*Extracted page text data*
____________
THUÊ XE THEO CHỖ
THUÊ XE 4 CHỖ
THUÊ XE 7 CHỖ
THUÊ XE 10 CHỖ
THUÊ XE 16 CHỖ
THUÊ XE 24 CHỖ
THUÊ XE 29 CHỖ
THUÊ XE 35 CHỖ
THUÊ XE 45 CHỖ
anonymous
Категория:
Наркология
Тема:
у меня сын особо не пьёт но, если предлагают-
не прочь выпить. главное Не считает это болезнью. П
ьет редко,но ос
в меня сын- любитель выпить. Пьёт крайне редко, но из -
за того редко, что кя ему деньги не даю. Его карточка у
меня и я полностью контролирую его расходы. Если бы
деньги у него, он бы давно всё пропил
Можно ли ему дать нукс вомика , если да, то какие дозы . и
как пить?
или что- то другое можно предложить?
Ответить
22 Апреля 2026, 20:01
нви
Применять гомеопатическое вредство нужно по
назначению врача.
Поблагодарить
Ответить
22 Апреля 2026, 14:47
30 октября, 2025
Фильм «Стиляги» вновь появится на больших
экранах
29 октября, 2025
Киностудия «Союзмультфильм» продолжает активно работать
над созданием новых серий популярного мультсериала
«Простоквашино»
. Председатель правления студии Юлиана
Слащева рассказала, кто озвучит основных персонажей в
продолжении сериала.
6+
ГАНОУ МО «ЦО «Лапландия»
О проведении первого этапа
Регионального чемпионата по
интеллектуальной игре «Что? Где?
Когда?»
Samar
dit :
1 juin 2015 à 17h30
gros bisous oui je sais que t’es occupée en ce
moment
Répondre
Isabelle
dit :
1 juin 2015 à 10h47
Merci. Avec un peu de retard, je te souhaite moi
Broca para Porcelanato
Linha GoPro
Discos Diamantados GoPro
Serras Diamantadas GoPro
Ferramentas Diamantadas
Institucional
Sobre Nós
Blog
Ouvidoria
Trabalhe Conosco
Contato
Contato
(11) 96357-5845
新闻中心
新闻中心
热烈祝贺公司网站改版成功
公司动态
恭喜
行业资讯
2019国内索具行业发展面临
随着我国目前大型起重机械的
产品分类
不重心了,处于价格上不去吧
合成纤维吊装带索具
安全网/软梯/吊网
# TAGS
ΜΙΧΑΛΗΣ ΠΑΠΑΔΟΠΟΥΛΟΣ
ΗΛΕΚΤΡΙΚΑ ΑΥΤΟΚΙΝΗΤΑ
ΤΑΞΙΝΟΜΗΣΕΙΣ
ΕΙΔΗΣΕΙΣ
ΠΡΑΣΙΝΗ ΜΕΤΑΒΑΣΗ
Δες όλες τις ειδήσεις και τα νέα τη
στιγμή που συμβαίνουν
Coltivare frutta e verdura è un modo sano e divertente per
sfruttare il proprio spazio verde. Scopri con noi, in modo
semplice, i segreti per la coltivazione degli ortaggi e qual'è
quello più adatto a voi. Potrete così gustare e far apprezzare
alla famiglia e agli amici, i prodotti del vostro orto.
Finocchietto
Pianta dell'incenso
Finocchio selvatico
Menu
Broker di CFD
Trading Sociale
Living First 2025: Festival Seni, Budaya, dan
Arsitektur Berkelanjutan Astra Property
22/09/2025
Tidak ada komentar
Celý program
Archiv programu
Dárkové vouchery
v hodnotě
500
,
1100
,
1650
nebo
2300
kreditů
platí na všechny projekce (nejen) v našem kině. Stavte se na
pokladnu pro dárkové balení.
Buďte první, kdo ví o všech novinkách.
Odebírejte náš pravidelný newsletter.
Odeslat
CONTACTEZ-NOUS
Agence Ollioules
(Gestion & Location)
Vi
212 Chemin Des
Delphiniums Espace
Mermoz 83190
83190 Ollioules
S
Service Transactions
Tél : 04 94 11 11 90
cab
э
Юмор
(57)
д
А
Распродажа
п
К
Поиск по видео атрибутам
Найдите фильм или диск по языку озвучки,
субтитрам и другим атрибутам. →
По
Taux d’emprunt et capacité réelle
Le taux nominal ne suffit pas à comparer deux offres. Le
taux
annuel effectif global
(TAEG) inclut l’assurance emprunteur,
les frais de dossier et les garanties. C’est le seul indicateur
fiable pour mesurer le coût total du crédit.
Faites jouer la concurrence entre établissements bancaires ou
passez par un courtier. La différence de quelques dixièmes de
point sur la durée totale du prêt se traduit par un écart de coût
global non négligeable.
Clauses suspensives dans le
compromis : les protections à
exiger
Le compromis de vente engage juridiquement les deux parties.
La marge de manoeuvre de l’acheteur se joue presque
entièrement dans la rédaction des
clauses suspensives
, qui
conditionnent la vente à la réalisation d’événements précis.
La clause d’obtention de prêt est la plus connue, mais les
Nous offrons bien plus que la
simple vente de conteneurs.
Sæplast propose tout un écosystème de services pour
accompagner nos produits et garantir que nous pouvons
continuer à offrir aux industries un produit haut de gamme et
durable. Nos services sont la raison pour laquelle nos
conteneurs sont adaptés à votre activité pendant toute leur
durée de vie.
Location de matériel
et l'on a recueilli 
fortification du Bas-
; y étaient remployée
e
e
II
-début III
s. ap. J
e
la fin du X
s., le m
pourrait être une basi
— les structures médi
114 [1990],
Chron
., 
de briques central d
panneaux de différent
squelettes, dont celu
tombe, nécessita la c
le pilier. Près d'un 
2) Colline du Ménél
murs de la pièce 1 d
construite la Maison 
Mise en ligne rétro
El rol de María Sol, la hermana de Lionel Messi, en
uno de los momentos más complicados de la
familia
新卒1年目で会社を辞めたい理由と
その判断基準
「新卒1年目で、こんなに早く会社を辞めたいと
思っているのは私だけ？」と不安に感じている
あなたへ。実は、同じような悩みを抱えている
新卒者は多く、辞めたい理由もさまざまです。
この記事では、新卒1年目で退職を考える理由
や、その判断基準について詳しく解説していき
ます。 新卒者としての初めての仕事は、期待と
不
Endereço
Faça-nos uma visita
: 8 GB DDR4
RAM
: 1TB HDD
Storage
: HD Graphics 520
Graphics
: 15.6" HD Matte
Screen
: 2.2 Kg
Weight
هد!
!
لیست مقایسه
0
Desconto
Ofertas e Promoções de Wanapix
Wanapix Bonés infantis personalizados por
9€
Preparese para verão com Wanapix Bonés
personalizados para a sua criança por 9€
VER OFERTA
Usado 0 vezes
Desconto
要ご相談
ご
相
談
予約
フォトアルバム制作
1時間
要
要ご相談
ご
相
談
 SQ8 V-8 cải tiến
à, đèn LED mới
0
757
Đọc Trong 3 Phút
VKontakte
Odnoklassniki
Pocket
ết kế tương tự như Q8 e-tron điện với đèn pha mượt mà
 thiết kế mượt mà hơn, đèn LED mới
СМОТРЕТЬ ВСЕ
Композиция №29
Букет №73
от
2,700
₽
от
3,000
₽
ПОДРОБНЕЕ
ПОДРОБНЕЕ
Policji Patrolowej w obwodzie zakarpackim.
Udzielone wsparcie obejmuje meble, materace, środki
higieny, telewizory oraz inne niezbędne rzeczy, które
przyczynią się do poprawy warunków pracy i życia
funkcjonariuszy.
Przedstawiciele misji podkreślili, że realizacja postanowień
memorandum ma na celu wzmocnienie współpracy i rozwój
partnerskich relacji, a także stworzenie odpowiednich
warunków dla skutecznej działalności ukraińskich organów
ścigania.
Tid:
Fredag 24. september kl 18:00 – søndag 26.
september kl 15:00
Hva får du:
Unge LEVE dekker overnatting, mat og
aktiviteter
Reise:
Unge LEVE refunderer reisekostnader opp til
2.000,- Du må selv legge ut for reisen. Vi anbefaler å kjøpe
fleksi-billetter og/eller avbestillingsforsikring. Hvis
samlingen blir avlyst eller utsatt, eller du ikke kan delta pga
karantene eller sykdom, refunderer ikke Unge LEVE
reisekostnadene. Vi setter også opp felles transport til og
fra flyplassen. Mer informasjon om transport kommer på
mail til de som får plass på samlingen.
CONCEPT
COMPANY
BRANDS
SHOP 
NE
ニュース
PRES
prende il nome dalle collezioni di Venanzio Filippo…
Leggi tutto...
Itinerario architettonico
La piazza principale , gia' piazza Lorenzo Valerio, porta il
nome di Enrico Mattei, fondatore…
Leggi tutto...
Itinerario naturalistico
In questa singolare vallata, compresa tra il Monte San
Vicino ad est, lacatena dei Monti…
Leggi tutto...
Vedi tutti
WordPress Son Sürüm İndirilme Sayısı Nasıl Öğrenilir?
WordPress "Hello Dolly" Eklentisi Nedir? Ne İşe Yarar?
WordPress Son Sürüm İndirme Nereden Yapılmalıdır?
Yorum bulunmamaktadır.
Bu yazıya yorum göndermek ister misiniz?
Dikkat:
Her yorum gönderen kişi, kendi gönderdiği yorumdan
____________
*What you should do*
Report how many lines in the listing contain the string "durée", counting only matches with the same capitalization. Reply with the number alone.

*Written response*
2